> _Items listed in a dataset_
§ §

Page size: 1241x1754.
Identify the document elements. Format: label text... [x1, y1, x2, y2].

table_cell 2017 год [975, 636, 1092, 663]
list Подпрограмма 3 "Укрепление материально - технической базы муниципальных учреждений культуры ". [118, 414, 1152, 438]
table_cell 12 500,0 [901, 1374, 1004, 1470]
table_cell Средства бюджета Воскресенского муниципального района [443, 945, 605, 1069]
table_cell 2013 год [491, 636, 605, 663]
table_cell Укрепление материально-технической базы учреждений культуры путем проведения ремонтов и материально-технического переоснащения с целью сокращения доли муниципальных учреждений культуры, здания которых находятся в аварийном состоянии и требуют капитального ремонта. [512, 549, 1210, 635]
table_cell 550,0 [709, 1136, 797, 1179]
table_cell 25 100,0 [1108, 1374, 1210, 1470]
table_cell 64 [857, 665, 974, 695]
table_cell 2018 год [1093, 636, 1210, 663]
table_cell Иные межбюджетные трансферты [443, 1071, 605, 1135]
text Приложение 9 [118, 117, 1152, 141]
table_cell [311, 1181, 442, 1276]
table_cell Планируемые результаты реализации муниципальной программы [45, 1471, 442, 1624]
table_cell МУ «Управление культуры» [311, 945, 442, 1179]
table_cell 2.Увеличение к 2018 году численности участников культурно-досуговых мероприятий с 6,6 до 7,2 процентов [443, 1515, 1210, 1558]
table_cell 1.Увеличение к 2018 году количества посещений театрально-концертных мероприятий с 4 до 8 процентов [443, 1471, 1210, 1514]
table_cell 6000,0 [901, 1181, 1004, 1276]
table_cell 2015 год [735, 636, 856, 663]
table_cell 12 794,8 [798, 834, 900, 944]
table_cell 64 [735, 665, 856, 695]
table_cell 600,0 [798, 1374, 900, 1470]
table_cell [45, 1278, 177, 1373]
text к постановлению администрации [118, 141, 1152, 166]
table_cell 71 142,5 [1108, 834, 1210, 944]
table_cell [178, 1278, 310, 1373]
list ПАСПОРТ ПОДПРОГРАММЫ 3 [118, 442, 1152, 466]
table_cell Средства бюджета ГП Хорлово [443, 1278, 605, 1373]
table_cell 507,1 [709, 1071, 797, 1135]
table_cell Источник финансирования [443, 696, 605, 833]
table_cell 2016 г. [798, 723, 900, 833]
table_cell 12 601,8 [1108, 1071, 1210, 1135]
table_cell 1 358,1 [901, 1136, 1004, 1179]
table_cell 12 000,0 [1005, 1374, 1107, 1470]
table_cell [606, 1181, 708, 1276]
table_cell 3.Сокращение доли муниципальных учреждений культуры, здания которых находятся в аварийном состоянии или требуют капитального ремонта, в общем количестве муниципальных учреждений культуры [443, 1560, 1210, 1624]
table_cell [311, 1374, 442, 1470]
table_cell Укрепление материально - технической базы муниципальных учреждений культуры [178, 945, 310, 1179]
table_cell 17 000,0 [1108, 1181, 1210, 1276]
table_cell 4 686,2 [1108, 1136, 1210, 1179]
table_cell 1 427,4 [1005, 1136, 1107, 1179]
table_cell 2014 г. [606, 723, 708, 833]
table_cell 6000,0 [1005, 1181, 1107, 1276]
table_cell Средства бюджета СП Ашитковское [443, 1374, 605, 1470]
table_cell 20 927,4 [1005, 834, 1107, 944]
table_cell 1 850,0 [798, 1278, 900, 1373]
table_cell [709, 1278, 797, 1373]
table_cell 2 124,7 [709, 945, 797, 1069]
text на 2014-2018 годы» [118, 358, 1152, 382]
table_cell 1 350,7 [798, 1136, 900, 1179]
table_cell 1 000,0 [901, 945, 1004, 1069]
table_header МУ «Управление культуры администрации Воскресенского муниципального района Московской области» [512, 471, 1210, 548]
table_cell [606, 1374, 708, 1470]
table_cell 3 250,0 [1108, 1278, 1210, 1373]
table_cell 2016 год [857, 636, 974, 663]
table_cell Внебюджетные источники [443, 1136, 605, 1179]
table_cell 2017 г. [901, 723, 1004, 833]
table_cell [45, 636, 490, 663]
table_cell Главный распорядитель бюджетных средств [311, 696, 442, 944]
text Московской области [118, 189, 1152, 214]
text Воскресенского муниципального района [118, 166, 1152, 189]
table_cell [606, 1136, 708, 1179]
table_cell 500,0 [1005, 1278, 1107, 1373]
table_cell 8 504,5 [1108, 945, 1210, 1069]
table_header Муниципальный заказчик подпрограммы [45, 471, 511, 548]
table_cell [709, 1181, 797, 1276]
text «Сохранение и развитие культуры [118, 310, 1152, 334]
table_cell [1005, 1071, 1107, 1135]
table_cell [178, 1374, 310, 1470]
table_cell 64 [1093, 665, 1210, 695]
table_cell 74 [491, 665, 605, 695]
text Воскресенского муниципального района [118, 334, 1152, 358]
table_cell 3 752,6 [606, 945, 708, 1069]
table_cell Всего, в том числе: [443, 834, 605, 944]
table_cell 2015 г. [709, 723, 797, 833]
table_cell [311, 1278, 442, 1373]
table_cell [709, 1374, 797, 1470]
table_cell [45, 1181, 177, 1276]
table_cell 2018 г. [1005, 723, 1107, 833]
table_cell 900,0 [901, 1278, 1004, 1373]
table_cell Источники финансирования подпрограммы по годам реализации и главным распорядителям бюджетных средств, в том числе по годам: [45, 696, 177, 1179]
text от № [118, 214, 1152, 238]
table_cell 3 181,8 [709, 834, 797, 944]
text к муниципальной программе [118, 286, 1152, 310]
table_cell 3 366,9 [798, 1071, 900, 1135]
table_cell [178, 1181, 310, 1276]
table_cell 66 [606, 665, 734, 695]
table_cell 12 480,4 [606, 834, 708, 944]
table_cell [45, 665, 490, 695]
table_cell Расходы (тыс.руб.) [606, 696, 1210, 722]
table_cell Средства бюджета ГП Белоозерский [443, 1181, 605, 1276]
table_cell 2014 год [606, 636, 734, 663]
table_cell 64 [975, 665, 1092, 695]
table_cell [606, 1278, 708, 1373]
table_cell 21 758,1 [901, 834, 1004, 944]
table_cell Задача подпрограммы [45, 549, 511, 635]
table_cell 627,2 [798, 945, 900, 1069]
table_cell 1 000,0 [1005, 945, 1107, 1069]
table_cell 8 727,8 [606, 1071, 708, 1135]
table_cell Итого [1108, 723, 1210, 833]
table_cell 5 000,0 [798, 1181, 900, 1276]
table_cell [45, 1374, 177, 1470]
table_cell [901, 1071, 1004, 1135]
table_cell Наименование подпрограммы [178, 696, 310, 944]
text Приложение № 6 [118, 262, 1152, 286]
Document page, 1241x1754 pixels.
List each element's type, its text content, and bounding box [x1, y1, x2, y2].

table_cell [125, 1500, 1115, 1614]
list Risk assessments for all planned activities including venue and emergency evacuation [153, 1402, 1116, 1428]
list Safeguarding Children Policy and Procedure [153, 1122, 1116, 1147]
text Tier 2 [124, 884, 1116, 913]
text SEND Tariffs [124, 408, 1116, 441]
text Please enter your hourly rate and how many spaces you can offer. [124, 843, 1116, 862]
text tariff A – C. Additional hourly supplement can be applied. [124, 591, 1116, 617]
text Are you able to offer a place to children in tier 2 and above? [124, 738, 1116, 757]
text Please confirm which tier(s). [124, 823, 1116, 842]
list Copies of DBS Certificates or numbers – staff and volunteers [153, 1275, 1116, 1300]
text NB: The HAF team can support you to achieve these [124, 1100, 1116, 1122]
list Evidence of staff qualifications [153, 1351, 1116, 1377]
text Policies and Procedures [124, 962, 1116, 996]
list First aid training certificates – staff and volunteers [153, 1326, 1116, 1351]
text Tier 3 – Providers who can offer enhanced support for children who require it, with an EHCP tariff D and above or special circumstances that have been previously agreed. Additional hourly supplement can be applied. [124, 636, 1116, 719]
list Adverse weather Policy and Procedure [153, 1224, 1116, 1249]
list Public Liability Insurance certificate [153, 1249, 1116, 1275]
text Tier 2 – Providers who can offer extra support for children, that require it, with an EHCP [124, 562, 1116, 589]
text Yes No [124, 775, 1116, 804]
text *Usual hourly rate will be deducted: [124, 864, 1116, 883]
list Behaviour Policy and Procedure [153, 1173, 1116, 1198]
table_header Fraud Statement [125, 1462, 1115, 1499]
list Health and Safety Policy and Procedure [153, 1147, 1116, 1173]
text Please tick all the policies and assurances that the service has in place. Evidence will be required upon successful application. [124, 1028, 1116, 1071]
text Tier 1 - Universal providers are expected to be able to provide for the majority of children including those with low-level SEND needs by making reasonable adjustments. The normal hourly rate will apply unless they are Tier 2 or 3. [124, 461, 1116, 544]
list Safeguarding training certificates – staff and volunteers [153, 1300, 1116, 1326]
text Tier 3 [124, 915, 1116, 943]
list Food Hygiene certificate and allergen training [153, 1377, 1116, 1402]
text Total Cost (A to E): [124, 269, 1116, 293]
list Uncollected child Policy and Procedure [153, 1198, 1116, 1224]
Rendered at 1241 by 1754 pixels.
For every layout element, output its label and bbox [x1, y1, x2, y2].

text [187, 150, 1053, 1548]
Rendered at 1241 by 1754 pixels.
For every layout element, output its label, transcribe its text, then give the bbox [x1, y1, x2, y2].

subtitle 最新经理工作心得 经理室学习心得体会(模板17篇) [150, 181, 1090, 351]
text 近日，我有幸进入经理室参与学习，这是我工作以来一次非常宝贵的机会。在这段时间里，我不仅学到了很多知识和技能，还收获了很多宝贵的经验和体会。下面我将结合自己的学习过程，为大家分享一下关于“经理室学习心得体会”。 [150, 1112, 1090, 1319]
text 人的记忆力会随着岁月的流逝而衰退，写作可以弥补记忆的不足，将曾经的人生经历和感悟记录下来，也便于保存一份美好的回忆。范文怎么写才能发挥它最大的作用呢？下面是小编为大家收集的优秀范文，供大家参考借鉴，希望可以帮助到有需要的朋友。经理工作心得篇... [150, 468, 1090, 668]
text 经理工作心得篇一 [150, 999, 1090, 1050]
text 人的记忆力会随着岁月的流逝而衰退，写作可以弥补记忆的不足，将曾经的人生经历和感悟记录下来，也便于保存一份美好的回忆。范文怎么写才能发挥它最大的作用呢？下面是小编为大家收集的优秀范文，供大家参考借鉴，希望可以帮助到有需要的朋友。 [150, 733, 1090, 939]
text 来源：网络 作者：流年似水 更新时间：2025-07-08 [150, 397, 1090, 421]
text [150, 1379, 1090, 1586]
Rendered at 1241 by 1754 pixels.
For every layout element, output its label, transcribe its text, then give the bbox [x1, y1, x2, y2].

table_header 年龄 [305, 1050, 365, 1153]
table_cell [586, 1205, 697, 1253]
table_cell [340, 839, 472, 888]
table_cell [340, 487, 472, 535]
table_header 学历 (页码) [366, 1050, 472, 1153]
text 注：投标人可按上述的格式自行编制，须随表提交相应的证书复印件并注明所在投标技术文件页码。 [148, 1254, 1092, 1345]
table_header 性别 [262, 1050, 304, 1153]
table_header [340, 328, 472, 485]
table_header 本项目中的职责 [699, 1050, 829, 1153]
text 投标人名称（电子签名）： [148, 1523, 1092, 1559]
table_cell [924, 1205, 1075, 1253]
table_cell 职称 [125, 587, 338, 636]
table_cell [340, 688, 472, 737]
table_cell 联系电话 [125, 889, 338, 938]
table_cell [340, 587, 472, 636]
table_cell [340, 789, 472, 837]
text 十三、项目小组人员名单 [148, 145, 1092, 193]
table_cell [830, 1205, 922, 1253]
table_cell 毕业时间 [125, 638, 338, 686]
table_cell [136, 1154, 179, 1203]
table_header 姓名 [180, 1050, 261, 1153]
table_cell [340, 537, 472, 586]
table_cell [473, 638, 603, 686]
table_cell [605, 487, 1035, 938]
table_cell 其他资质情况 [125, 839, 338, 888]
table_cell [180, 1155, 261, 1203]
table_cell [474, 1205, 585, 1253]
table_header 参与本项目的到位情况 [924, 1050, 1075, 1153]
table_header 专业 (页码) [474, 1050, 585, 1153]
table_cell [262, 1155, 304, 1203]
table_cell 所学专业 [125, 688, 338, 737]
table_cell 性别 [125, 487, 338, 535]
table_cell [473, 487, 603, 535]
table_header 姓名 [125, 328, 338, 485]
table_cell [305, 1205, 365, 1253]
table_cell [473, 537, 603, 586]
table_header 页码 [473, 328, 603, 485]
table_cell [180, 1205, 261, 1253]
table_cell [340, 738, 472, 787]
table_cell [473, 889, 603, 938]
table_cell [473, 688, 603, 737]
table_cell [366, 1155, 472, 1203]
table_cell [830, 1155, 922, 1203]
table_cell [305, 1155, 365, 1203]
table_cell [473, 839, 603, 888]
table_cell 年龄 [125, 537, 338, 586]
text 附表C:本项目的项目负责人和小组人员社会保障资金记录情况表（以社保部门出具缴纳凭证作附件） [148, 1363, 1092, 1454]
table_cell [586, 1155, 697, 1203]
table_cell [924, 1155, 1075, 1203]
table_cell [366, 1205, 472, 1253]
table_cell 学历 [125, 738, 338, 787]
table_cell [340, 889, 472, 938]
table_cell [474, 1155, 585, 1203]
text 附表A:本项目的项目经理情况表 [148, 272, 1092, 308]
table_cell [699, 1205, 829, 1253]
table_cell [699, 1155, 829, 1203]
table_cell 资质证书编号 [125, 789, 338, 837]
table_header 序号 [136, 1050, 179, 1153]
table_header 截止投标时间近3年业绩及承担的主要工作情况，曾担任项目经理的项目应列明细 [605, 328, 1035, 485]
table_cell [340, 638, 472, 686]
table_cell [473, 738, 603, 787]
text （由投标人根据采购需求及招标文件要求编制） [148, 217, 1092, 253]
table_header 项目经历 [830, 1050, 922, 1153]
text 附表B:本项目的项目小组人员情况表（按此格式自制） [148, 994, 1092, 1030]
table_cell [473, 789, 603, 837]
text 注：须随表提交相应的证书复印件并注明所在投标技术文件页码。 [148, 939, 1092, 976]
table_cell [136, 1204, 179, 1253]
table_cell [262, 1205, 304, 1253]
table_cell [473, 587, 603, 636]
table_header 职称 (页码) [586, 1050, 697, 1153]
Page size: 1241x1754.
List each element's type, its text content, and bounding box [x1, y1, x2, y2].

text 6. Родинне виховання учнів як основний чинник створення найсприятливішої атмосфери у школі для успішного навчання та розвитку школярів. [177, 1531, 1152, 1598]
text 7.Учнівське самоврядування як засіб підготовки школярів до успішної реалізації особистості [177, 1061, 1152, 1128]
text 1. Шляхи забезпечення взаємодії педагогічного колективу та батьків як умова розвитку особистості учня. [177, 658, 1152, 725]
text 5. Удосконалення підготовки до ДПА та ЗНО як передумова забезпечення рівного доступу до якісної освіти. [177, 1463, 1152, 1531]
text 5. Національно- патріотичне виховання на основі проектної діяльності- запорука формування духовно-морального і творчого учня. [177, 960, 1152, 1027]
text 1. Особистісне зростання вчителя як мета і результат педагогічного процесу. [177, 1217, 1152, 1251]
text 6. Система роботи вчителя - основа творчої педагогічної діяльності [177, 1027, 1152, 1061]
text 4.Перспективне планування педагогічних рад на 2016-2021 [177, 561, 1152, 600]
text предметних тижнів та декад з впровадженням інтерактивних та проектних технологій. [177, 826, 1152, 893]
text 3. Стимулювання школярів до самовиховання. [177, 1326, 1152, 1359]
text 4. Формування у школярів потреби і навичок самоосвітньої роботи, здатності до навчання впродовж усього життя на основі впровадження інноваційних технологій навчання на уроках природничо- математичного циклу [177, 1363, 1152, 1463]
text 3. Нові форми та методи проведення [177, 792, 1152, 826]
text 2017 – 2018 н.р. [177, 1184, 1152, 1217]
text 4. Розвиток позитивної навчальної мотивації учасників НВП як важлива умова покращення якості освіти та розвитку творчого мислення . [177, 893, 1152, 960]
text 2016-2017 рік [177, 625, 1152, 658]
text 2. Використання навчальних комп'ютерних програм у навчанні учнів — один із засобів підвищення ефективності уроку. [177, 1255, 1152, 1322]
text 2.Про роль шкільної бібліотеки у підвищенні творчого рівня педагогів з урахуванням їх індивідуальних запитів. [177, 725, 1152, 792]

§ §

> _Task prompt_
For every line of the entries holding the string "базы", add one to a tally; give the final figure only.

> _Solution to the exercise_
3